Marlin Jensen, LDS Church Historian and member of the church's First Quorum of Seventy, showcased a handful of historic items. They included an 1835 LDS hymnal, a scrapbook of the late church president, Ezra Taft Benson's post-World War II humanitarian efforts in Europe, a new Spanish translation of the King James version of the Bible, and a one-of-a kind 1852 Book of Mormon, translated into French on one side of the page and German on the other.
For Mormons, preserving history is a sacred mandate and this new building suggests the church's willingness to be open about its past "is in a period of expansion," Jensen said.
Mormons in every era and nation have recorded their experiences in journals, letters, business agreements, minutes of church meetings and photos. The massive collection includes 600,000 photos alone, as well as 270,000 books, pamphlets, magazines and newspapers, 240,000 collections of original, unpublished records, journals, diaries, correspondence and minutes. There are 23,000 audio-visual items, 4,000 oral histories and millions of digitized pages. Until now, the collection was housed in the east wing of the 26-story Church Office Building on North Temple.
It took just 19 days to physically move the collection to the new building at 15 East North Temple, but it took hundreds of volunteers a year and a half to tag and categorize each piece slated for the move.
The new building features 12 preservation vaults, protected by high security. Of those, 10 are maintained at 55 degree Fahrenheit, with 35 percent humidity and two are kept at minus 4 degrees Farenheit for extra sensitivity.
"For every 18 degrees down you go, the document has a longer life," said Steven L. Olsen, managing director of Church History Department.

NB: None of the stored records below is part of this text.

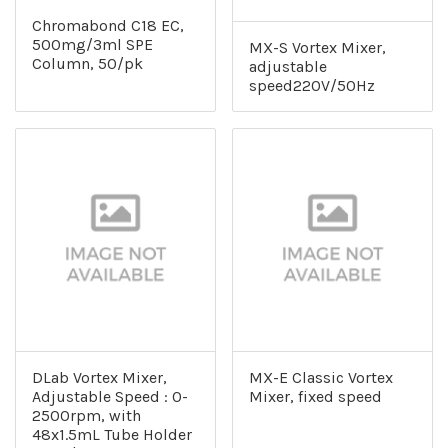
Chromabond C18 EC,
500mg/3ml SPE
MX-S Vortex Mixer,
Column, 50/pk
adjustable
speed220V/50Hz
DLab Vortex Mixer,
MX-E Classic Vortex
Adjustable Speed : 0-
Mixer, fixed speed
2500rpm, with
48x1.5mL Tube Holder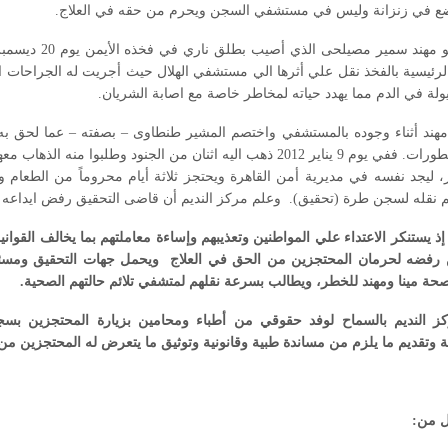
 في زنزانة وليس في مستشفي السجن ويحرم من حقه في العلاج.
الشاب الثاني هو مهن
الرئيسية بالفخذ نقل علي أثرها الي مستشفي الهلال حيث أجريت له الجراحات
يولة في الدم مما يهدد حياته لمخاطر خاصة مع اصابة الشريان.
مهند أثناء وجوده بالمستشفي واختصم المشير طنطاوى – بصفته – عما لحق به 
فيما حدث من تطورات. ففي يوم 9 يناير 2012 ذهب اليه اثنان من الجنود وطل
ر، ليجد نفسه في مديرية أمن القاهرة ويحتجز ثلاثة أيام محروماً من الطعام و
نقله لسجن طرة (تحقيق). وعلم مركز النديم أن قاضى التحقيق رفض ايداعه ال
إذ يستنكر الاعتداء علي المواطنين وتعذيبهم وإساءة معاملتهم بما يخالف القوان
رفضه لحرمان المحتجزين من الحق في العلاج ويحمل جهات التحقيق ومس
 مينا ومهند للخطر، ويطالب بسرعة نقلهم لمتشفي تلائم حالتهم الصحية.
ز النديم بالسماح لوفد حقوقي من أطباء ومحامين بزيارة المحتجزين ب
 وتقديم ما يلزم من مساندة طبية وقانونية وتوثيق ما يتعرض له المحتجزين من 
 من: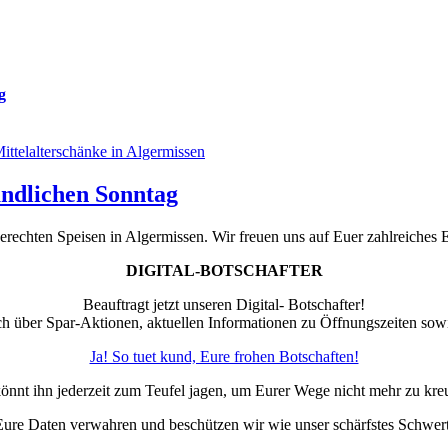
g
undlichen Sonntag
chten Speisen in Algermissen. Wir freuen uns auf Euer zahlreiches 
DIGITAL-BOTSCHAFTER
Beauftragt jetzt unseren Digital- Botschafter!
ch über Spar-Aktionen, aktuellen Informationen zu Öffnungszeiten so
Ja! So tuet kund, Eure frohen Botschaften!
könnt ihn jederzeit zum Teufel jagen, um Eurer Wege nicht mehr zu kre
Eure Daten verwahren und beschützen wir wie unser schärfstes Schwert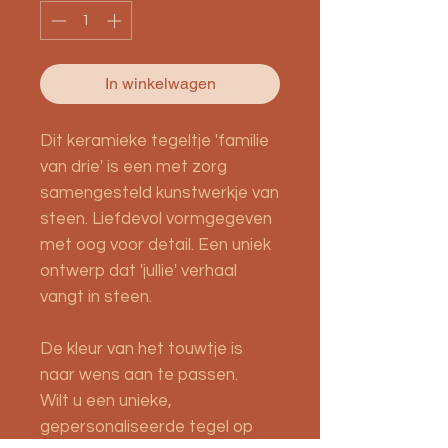
In winkelwagen
Dit keramieke tegeltje 'familie
van drie' is een met zorg
samengesteld kunstwerkje van
steen. Liefdevol vormgegeven
met oog voor detail. Een uniek
ontwerp dat 'jullie' verhaal
vangt in steen.
De kleur van het touwtje is
naar wens aan te passen.
Wilt u een unieke,
gepersonaliseerde tegel op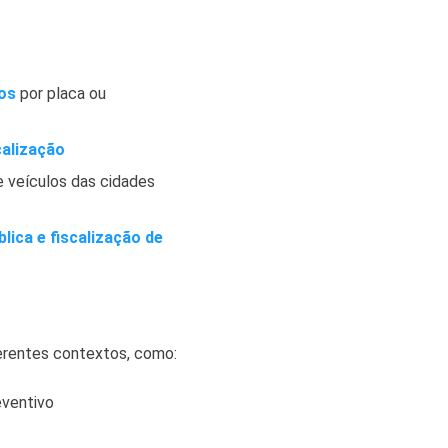
los
por placa ou
calização
 veículos das cidades
lica e fiscalização de
erentes contextos, como:
eventivo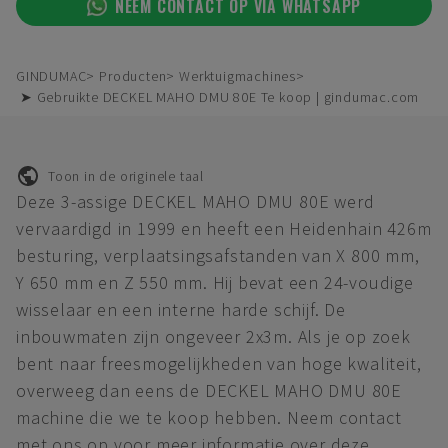
NEEM CONTACT OP VIA WHATSAPP
GINDUMAC
Producten
Werktuigmachines
➤ Gebruikte DECKEL MAHO DMU 80E Te koop | gindumac.com
Toon in de originele taal
Deze 3-assige DECKEL MAHO DMU 80E werd
vervaardigd in 1999 en heeft een Heidenhain 426m
besturing, verplaatsingsafstanden van X 800 mm,
Y 650 mm en Z 550 mm. Hij bevat een 24-voudige
wisselaar en een interne harde schijf. De
inbouwmaten zijn ongeveer 2x3m. Als je op zoek
bent naar freesmogelijkheden van hoge kwaliteit,
overweeg dan eens de DECKEL MAHO DMU 80E
machine die we te koop hebben. Neem contact
met ons op voor meer informatie over deze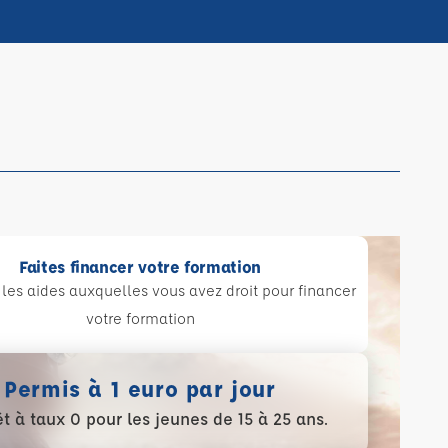
Faites financer votre formation
les aides auxquelles vous avez droit pour financer
votre formation
Permis à 1 euro par jour
t à taux 0 pour les jeunes de 15 à 25 ans.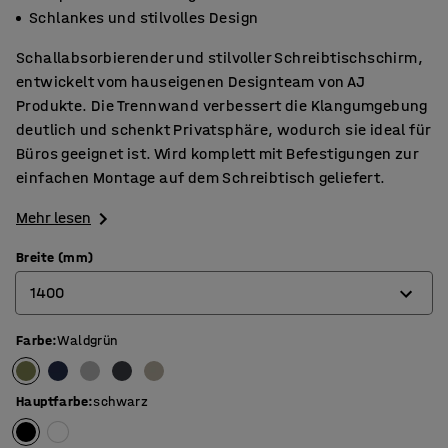
Schlankes und stilvolles Design
Schallabsorbierender und stilvoller Schreibtischschirm,
entwickelt vom hauseigenen Designteam von AJ
Produkte. Die Trennwand verbessert die Klangumgebung
deutlich und schenkt Privatsphäre, wodurch sie ideal für
Büros geeignet ist. Wird komplett mit Befestigungen zur
einfachen Montage auf dem Schreibtisch geliefert.
Mehr lesen
Breite (mm)
1400
Farbe
:
Waldgrün
600
800
Hauptfarbe
:
schwarz
1000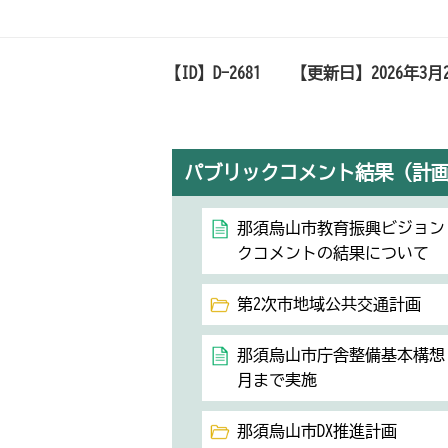
【ID】
D-2681
【更新日】
2026年3月
パブリックコメント結果（計
那須烏山市教育振興ビジョン
クコメントの結果について
第2次市地域公共交通計画
那須烏山市庁舎整備基本構想（
月まで実施
那須烏山市DX推進計画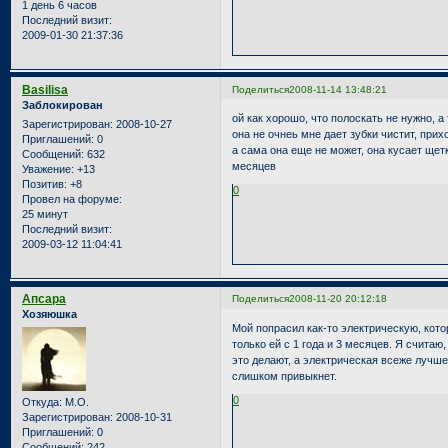
1 день 6 часов
Последний визит:
2009-01-30 21:37:36
Basilisa
Поделиться
2008-11-14 13:48:21
Заблокирован
ой как хорошо, что полоскать не нужно, а
Зарегистрирован
: 2008-10-27
она не очнеь мне дает зубки чистит, прихо
Приглашений:
0
а сама она еще не может, она кусает щетк
Сообщений:
632
месяцев
Уважение:
+13
Позитив:
+8
0
Провел на форуме:
25 минут
Последний визит:
2009-03-12 11:04:41
Апсара
Поделиться
2008-11-20 20:12:18
Хозяюшка
Мой попрасил как-то электрическую, кото
только ей с 1 года и 3 месяцев. Я считаю
это делают, а электрическая всеже лучше.
слишком привыкнет.
0
Откуда:
М.О.
Зарегистрирован
: 2008-10-31
Приглашений:
0
Сообщений:
242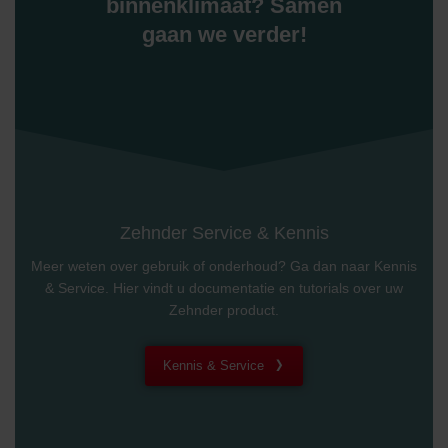
osobních údajů
binnenklimaat? Samen
Zehnder Group France: Protection des données
gaan we verder!
Zehnder Group Ibérica SAU: Política de privacidad
Zehnder Group Italia S.r.l.: Privacy
Zehnder Group İç Mekan İklimlendirme Sanayi ve Ticaret
Limitet Şirketi: Web Sitesi Çerezleri
Zehnder Group Nederland bv: Privacyverklaringen
Zehnder Group Sales International: Privacy Policy
Zehnder Group Schweiz AG: Datenschutz
Zehnder Polska Sp. z o.o.: Oświadczenie o ochronie
danych Zehnder
Zehnder Service & Kennis
Zehnder Group UK Limited: Privacy Policy
Meer weten over gebruik of onderhoud? Ga dan naar Kennis
& Service. Hier vindt u documentatie en tutorials over uw
Zehnder product.
Kennis & Service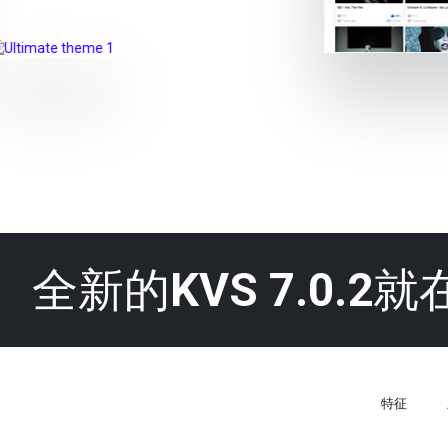
全新的
KVS 7.0.2
就
特征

There is also a conservation lab, with a darkroom where conservators turn acetate negatives into useable photographs, and a document cleaning room where they clean historical records and apply age-slowing chemical treatments.
Every year, about 6,000 new items are donated to the church, including an annual history of every LDS congregation in the world.
Leonard Arrington [was] the church's first professional historian who gave researchers unfettered access to the church's primary source materials, some of which had never been seen before. Arrington influenced a whole generation of Mormon historians and his team produced scores of credible, thoughtful scholarship.
The library limits access to documents it deems "sacred," (referring to temple rituals), "private," (legal or medical information) and "confidential," (referring to personal confessions, callings or ways the church ran its business), but most of the journals of LDS apostles and other leaders are completely open, Jensen said. "If people want access, it is almost always available."
Also, the library puts no restrictions on which researchers can use its documents.
"People might use the materials to criticize the church, but that's the risk we have to take," Jensen said. "We have a history and a people and things that all of us regret, but we don't have anything to hide."